[Extracted page text data]
┄┄┄┄┄┄┄┄┄┄
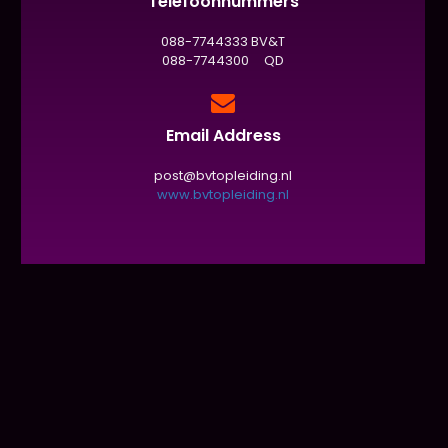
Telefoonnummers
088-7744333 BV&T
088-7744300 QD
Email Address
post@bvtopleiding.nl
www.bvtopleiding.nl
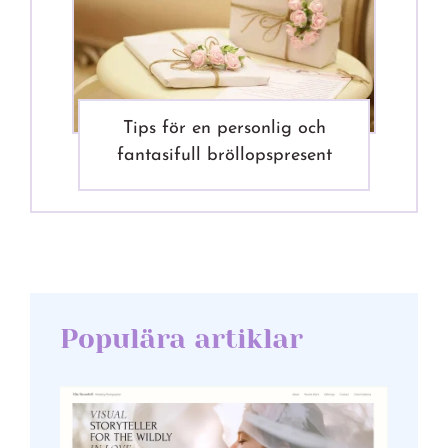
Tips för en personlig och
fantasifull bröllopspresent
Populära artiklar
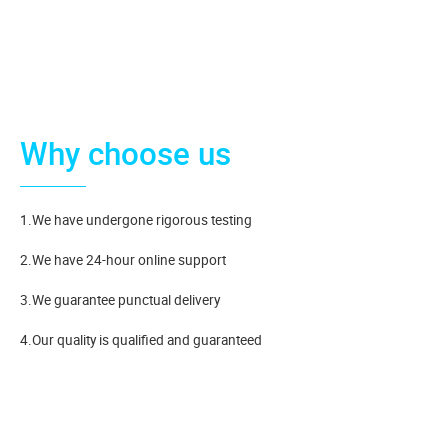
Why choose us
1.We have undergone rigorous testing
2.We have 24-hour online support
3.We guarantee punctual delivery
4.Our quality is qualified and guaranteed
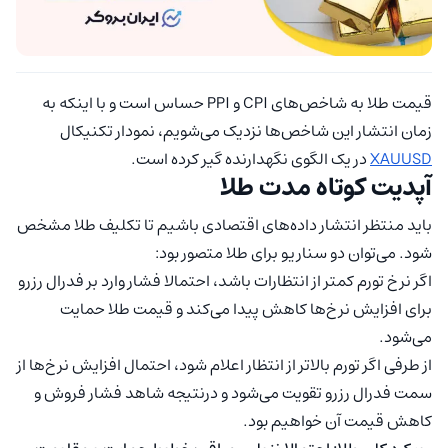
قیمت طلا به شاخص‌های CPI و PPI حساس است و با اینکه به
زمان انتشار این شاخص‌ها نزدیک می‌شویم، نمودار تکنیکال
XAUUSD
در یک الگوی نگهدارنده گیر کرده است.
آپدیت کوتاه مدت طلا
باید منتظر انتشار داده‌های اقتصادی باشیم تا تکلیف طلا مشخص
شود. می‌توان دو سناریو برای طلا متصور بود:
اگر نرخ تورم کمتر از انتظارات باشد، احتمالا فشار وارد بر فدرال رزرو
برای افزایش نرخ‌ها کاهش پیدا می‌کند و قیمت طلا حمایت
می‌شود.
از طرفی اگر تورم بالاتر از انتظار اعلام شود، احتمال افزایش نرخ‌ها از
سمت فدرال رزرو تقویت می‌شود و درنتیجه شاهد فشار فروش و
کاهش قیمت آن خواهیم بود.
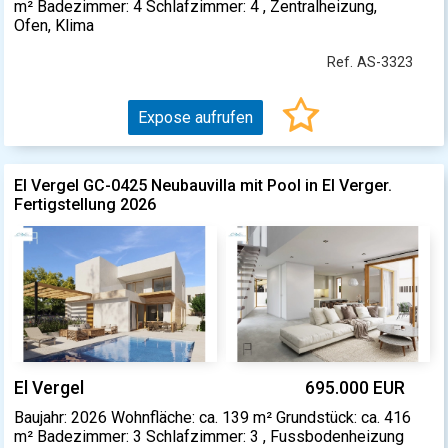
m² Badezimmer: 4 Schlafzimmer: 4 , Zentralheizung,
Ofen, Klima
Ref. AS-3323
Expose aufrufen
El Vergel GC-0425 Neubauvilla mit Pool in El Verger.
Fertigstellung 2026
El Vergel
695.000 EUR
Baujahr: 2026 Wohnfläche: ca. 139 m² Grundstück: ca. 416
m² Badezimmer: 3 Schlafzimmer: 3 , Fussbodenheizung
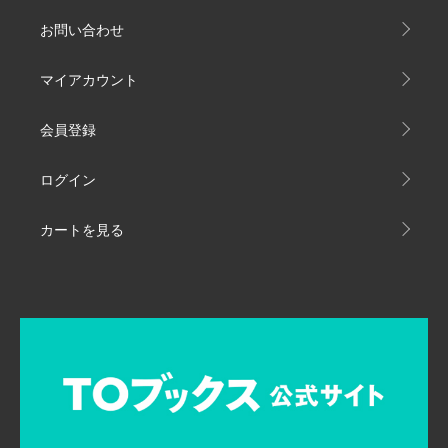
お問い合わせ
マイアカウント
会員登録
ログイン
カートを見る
┄┄┄┄┄┄┄┄┄┄
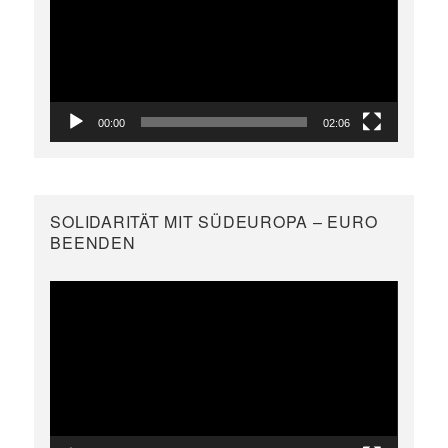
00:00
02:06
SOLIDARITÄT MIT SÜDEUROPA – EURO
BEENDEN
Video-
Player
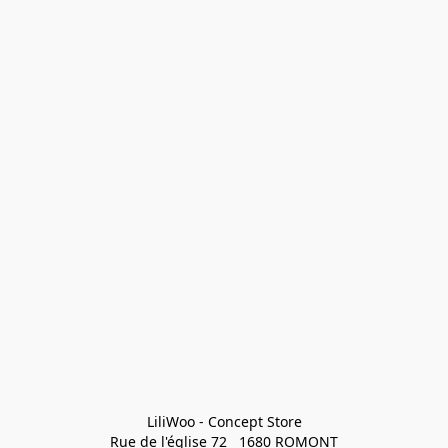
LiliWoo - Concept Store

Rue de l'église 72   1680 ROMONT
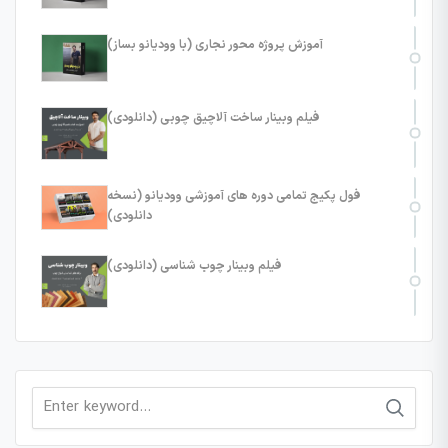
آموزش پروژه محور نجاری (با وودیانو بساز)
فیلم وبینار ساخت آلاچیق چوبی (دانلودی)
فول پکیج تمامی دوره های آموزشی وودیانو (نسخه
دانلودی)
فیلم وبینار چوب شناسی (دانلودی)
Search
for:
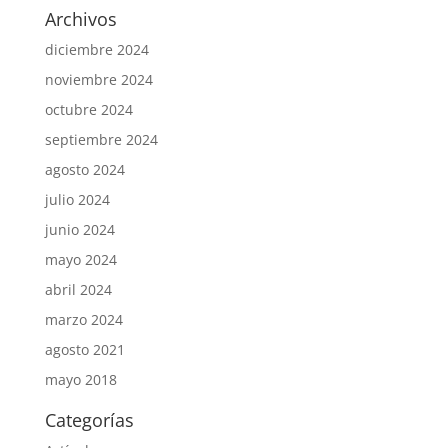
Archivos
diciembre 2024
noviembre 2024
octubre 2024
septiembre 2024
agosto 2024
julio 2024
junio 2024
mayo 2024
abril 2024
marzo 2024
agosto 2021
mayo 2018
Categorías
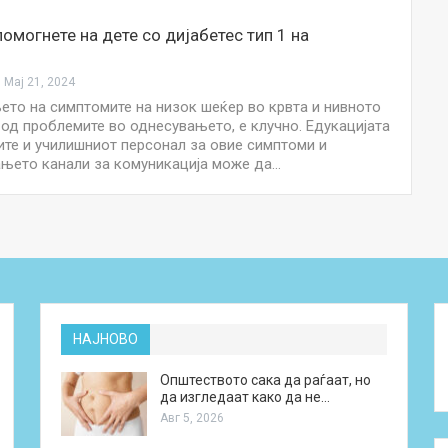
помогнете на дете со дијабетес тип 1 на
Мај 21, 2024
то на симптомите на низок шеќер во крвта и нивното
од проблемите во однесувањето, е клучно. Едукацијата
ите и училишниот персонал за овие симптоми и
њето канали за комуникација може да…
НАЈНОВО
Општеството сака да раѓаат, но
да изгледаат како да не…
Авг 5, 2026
┄┄┄┄┄┄┄┄┄┄
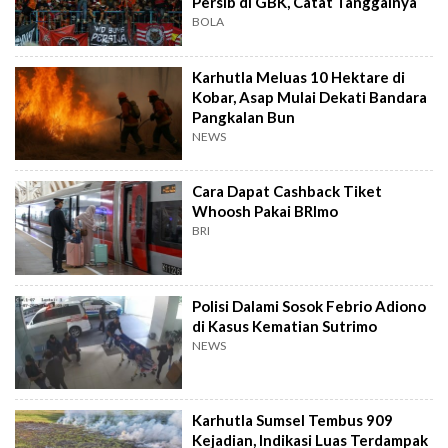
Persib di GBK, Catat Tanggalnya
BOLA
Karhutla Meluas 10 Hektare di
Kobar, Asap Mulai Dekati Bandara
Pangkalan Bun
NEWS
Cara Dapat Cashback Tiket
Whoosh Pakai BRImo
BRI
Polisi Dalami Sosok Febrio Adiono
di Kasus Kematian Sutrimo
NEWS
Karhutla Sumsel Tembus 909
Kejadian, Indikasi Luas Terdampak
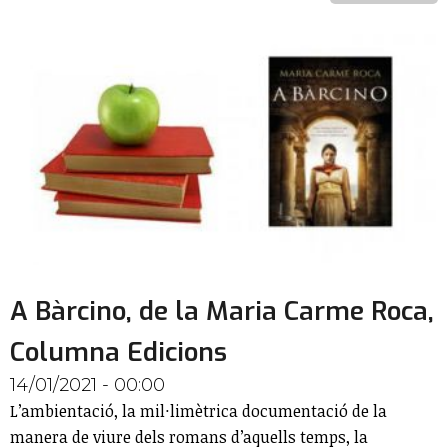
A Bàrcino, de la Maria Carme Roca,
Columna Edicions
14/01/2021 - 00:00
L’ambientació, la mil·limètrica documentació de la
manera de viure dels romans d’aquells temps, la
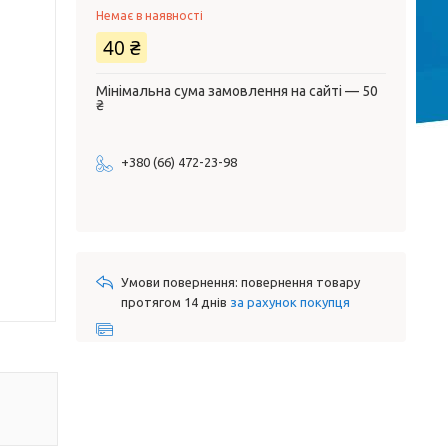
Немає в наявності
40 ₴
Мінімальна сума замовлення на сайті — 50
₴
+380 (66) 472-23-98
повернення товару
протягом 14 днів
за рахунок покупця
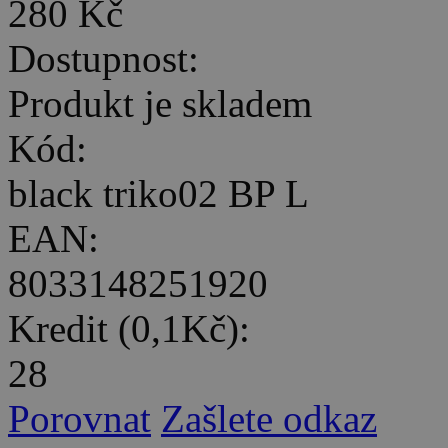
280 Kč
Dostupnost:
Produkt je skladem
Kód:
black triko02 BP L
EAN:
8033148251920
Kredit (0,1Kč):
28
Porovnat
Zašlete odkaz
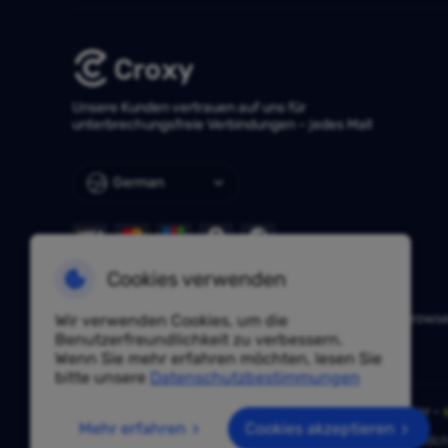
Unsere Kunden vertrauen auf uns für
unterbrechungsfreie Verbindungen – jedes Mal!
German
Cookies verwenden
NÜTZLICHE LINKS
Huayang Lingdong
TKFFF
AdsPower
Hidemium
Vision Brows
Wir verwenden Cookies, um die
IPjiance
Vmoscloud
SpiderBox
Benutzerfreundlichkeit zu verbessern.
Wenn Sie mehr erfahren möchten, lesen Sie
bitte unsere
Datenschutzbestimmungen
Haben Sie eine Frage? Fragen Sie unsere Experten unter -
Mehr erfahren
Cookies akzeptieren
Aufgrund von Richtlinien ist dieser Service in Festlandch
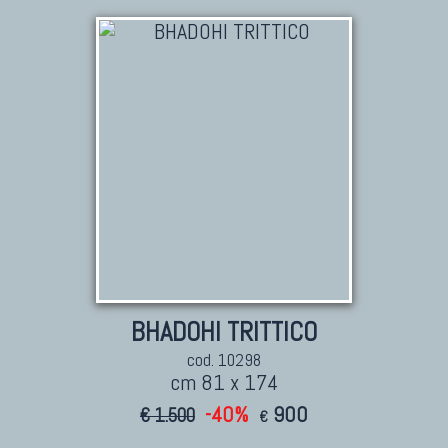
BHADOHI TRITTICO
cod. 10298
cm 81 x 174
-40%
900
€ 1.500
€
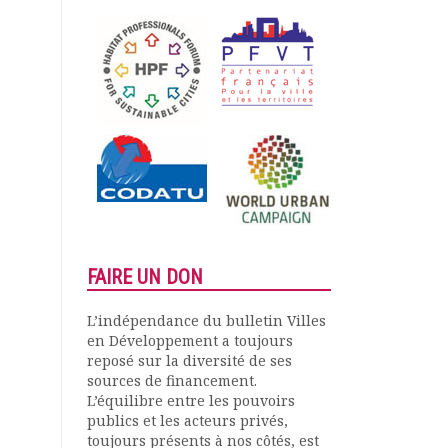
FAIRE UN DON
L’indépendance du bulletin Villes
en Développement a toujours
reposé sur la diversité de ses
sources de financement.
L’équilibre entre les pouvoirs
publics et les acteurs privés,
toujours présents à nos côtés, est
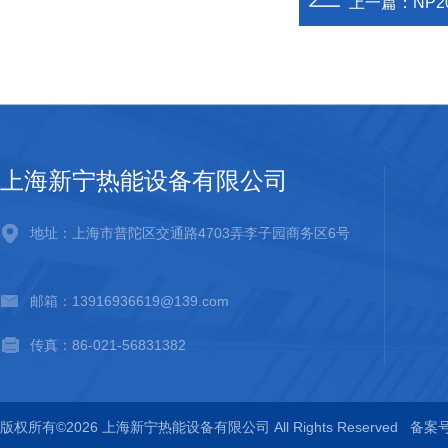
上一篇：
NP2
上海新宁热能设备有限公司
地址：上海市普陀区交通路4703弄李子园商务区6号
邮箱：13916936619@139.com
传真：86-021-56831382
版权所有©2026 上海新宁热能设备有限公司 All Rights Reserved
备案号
┄┄┄┄┄┄┄┄┄┄
What is being asked :: Write out word for word the lines above that run from the one with "Telefoonnummers" to the one with "سمت فدرال رزرو". Include both end lines; exclude the images.

Response box ::
Telefoonnummers
088-7744333 BV&T
088-7744300 QD
Email Address
post@bvtopleiding.nl
www.bvtopleiding.nl
Tips för en personlig och
fantasifull bröllopspresent
Populära artiklar
Why choose us
1.We have undergone rigorous testing
2.We have 24-hour online support
3.We guarantee punctual delivery
4.Our quality is qualified and guaranteed
قیمت طلا به شاخص‌های CPI و PPI حساس است و با اینکه به
زمان انتشار این شاخص‌ها نزدیک می‌شویم، نمودار تکنیکال
XAUUSD
در یک الگوی نگهدارنده گیر کرده است.
آپدیت کوتاه مدت طلا
باید منتظر انتشار داده‌های اقتصادی باشیم تا تکلیف طلا مشخص
شود. می‌توان دو سناریو برای طلا متصور بود:
اگر نرخ تورم کمتر از انتظارات باشد، احتمالا فشار وارد بر فدرال رزرو
برای افزایش نرخ‌ها کاهش پیدا می‌کند و قیمت طلا حمایت
می‌شود.
از طرفی اگر تورم بالاتر از انتظار اعلام شود، احتمال افزایش نرخ‌ها از
سمت فدرال رزرو تقویت می‌شود و درنتیجه شاهد فشار فروش و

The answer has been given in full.